ABSTRACT Aims To compare intraocular pressure (IOP) measurements obtained in rabbits using rebound (TV) and applanation (TPV) tonometers with four different methods of physical restraint. Methods A total of 20 New Zealand White rabbits (40 eyes) were included in this study. IOP readings were obtained from both eyes using the two different tonometers. The rabbits were placed on a table and restrained by wrapping in a cloth (Method I), by scruffing with rear support (Method II), by wrapping in a cloth and cupped in the hands (Method III), or by a box restrainer (Method IV). Results The mean IOP measurement obtained by TPV was higher than that obtained with the TV for all handling methods. Mean differences (TV−TPV, in mmHg) in IOP were −5.3 (95% Cl = −6.5 to −4.1) for Method 1, −4.7 (95% Cl = −6.2 to −3.29) for Method II, −4.9 (95% Cl = −6.2 to −3.7) for Method III and −7.6 (95% Cl = −9.2 to −5.9) for Method IV. Using the TV tonometer, mean IOP for Method IV was higher than for Method I (mean difference 2.1 (95% Cl = 1.1–3.1)), whereas using the TPV tonometer, mean IOP for Method IV was significantly higher than Method I, II, and III (mean differences: 4.4 (95% Cl = 2.6–5.9), 3.7 (95% Cl = 2–5.3) and 3.8 (95% Cl = 2–5.4), respectively).
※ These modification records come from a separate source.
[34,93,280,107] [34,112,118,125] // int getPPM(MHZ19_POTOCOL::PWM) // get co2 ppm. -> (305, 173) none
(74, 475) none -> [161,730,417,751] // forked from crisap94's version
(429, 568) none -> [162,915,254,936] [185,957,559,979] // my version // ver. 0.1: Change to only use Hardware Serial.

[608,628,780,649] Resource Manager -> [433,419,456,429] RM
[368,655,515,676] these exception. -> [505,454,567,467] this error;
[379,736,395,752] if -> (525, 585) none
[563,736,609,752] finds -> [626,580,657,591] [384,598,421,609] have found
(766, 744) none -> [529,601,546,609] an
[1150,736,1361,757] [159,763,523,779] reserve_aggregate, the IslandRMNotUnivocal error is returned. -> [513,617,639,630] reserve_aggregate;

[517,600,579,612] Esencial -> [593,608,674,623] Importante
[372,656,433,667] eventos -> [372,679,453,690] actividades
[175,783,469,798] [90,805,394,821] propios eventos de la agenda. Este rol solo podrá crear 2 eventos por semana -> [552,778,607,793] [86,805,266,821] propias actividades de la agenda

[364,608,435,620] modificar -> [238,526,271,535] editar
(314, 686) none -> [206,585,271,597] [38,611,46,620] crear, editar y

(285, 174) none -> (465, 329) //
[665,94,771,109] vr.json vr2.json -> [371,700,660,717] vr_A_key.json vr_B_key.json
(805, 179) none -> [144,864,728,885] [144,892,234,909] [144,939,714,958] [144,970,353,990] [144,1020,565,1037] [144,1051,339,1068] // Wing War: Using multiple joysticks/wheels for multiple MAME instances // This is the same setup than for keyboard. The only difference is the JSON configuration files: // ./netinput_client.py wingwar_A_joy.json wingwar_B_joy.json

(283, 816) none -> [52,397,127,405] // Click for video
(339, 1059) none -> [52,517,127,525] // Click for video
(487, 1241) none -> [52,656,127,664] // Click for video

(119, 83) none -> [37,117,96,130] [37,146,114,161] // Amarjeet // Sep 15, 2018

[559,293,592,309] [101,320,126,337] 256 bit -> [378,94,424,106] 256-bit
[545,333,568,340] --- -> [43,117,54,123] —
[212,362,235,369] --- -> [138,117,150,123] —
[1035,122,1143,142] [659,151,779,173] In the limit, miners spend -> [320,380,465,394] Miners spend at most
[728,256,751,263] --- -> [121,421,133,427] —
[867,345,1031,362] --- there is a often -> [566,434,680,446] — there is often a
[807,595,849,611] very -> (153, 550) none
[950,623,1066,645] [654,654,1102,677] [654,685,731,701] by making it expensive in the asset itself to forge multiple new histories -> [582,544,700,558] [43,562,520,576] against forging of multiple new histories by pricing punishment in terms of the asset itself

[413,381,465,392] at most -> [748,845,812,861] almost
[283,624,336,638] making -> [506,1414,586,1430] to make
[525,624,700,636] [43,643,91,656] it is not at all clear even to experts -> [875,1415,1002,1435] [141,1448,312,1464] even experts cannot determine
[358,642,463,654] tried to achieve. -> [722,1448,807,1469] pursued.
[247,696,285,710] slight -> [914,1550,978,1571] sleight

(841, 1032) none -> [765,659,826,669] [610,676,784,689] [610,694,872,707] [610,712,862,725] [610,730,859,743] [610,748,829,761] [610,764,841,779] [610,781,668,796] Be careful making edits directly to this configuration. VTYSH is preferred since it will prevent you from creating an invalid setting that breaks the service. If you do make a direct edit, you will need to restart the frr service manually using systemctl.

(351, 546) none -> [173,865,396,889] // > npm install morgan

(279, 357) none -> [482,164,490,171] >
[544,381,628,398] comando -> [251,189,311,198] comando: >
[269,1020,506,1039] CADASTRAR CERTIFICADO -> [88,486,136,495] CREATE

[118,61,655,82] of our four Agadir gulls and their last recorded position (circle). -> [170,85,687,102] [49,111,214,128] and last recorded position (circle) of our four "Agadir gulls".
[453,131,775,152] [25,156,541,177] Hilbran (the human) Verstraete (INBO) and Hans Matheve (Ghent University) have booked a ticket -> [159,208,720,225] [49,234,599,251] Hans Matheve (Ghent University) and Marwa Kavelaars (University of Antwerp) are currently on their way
According to Bland-Altman plots, IOP readings for TPV tended to be higher than those for TV with all handling methods, but with a lack of agreement. The mean difference and 95% limits of agreement for the differences between TV and TPV were −5.4 mmHg (−12.5–1.9 mmHg), −4.7 mmHg (−12.9–3.5 mmHg), −4.9 mmHg (−12–2.2 mmHg), and −7.5 mmHg (−17.4–2.3 mmHg), with Methods I, II, III, and IV, respectively. Comparing TV and TPV, only 7.5%, 12.5%, 27.5%, and 15% of IOP measurements from 20 rabbits were within the range considered clinically acceptable for IOP (± 2 mmHg) for Method I, II, III, and IV, respectively. Conclusion and clinical relevance In conclusion, the physical restraint method should be recorded when IOP is measured in rabbits, and TV and TPV tonometers cannot be used interchangeably (high bias and low proportion of measurements within ± 2 mmHg).